Core approach / Data model
This is the real divide. Thryv is an operations hub first and a CRM second. Its center of gravity is the calendar, the booking widget, the payment processor, and the reputation tools that chase Google reviews. Contacts exist mostly to power those workflows. Keap inverts that: the contact record and its automation history are the heart of the product. Every interaction feeds a timeline that triggers sequences, and the sales pipeline is a first-class object with deal stages. If you think in terms of "who's booked this week," Thryv's model fits. If you think in terms of "where is each lead in my funnel," Keap's does.
Automation and workflows
Keap wins on depth, plainly. Its visual campaign builder lets you chain emails, waits, conditional branches, tags, and internal tasks into long nurture sequences with lead scoring on top — it's the descendant of Infusionsoft's automation engine and still one of the most capable in the SMB tier. Thryv automates too, but in the practical, transactional sense: appointment reminders, follow-up review requests, recurring invoices, and scheduled social posts. Those automations reduce no-shows and chase payments effectively, but you won't build a six-touch behavioral drip in Thryv the way you can in Keap.
Email and integrations
Keap includes broadcast email plus the automated sequences described above, and integrates with the wider SMB stack — Zapier, payment gateways, landing-page tools, and a developer API. Thryv keeps more inside its own walls: email and SMS blasts run through the Marketing Center, and integrations exist but the platform is designed so you live mostly inside Thryv. If a connected, automation-heavy email program matters, Keap is built for it; if you want fewer moving parts and one login, Thryv's closed loop is a feature, not a limitation.
Who should pick what
- Local service operators (salons, trades, clinics) who need booking and payments: Thryv.
- Coaches, consultants, and agencies running email nurture campaigns: Keap.
- Teams that want one dashboard over best-in-class depth: Thryv.

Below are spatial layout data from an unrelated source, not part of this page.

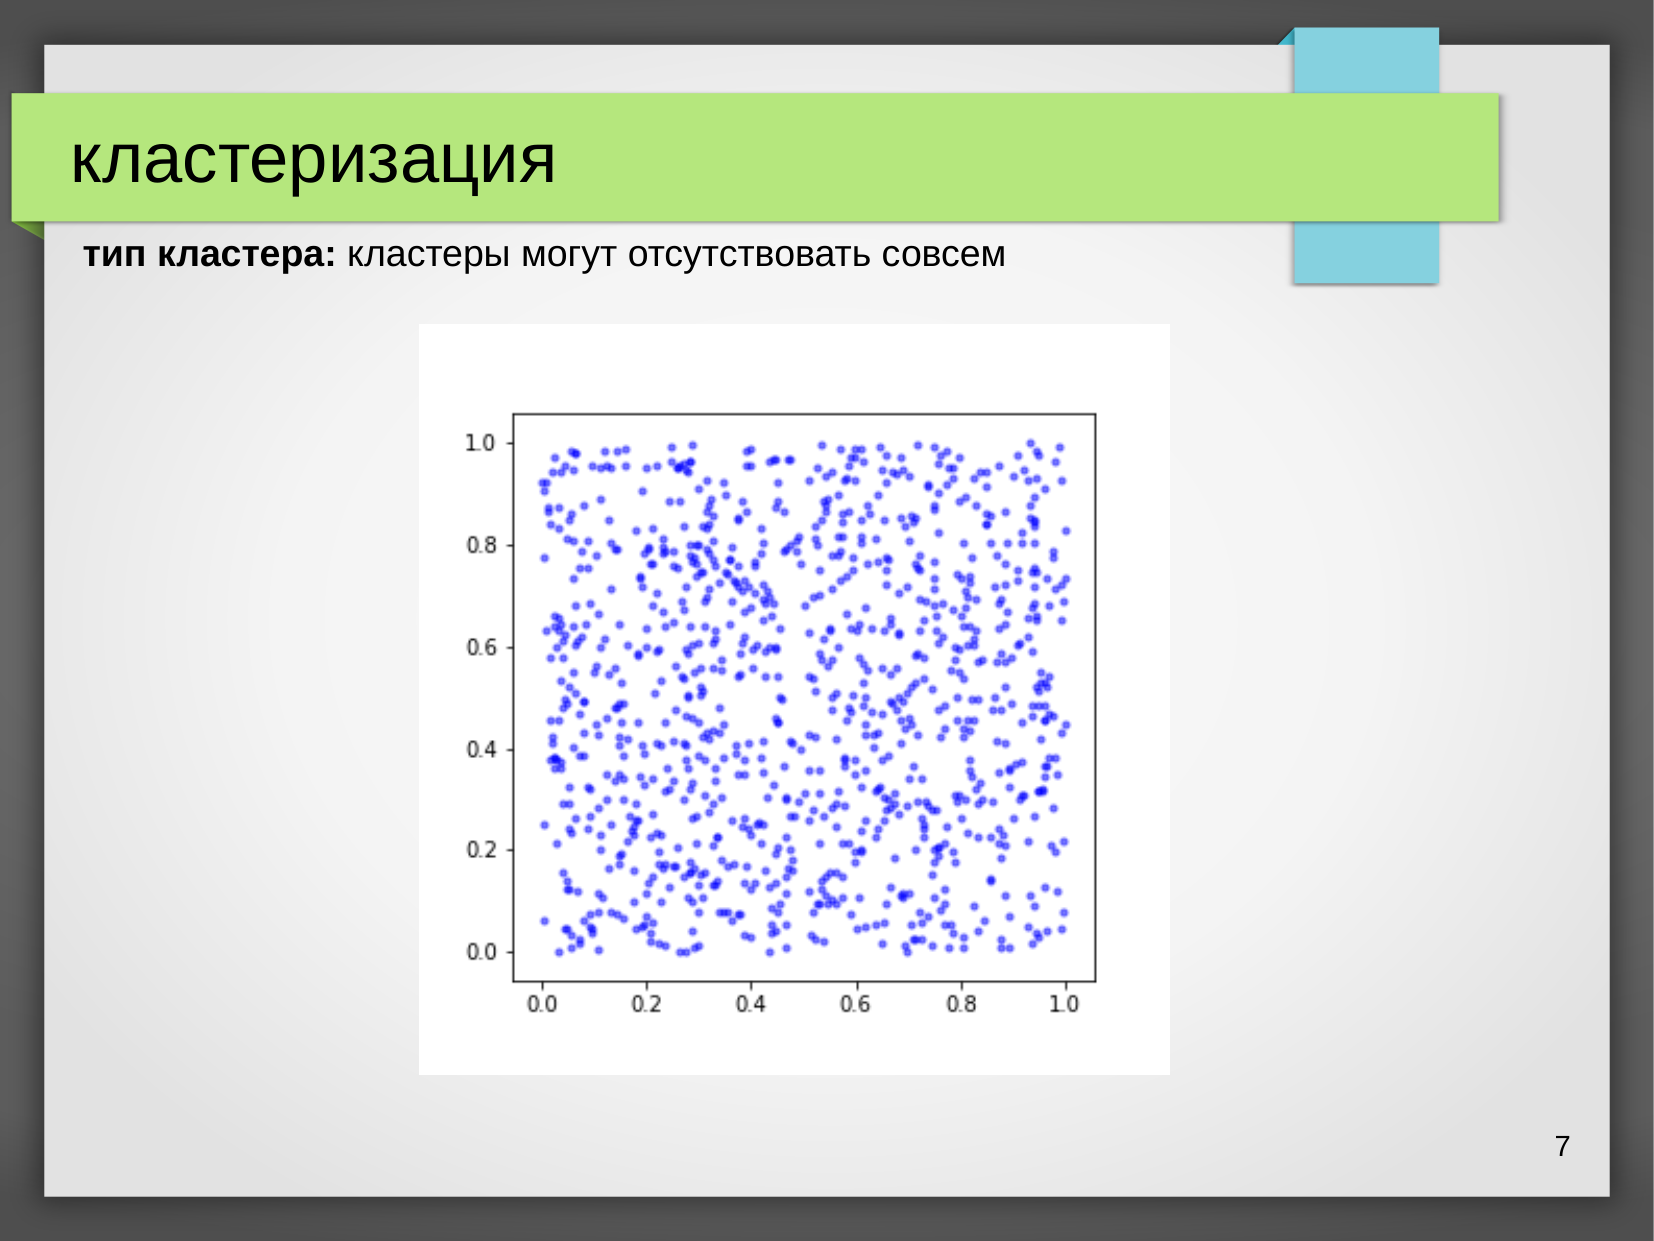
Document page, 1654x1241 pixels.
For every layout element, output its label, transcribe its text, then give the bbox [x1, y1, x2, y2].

title кластеризация [70, 118, 1205, 199]
picture [0, 0, 1654, 1241]
subtitle тип кластера: кластеры могут отсутствовать совсем [82, 218, 1028, 331]
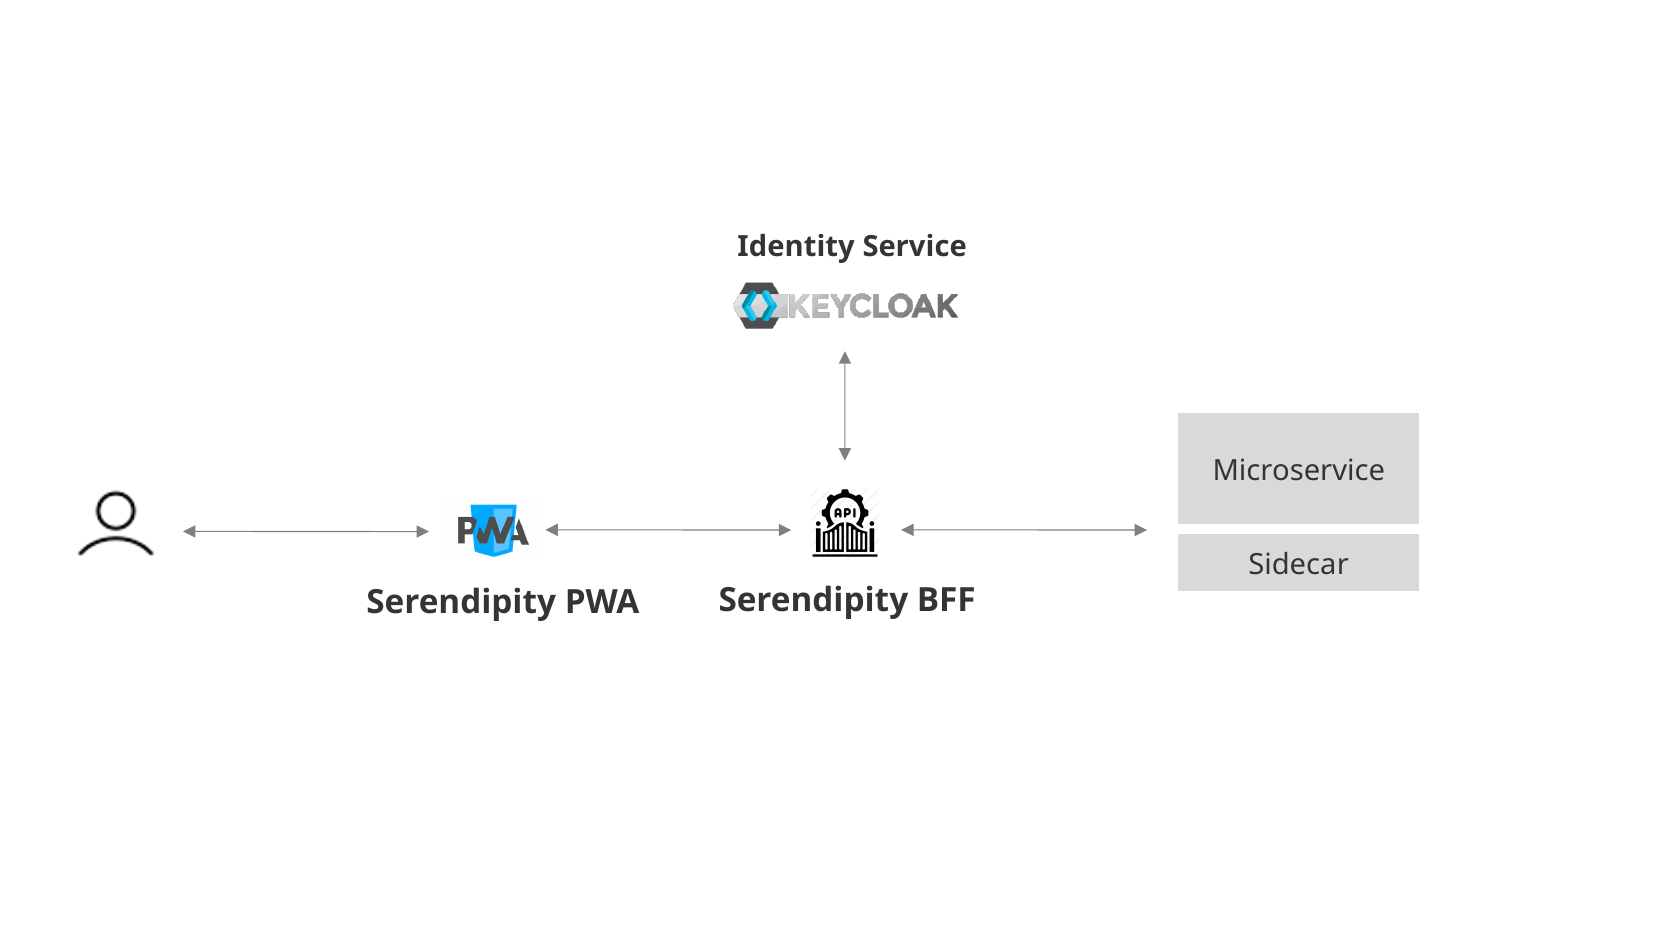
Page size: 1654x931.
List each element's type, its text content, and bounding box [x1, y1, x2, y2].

- Businesses with a defined sales pipeline and lead scoring needs: Keap.
Bottom line
Thryv and Keap rarely compete head-to-head once you name the job. Thryv is the digital storefront and back office for a local service business — it keeps the calendar full and the reviews flowing. Keap is a marketing-automation and pipeline engine for businesses that grow by nurturing leads. Buy Thryv to run operations; buy Keap to run a funnel.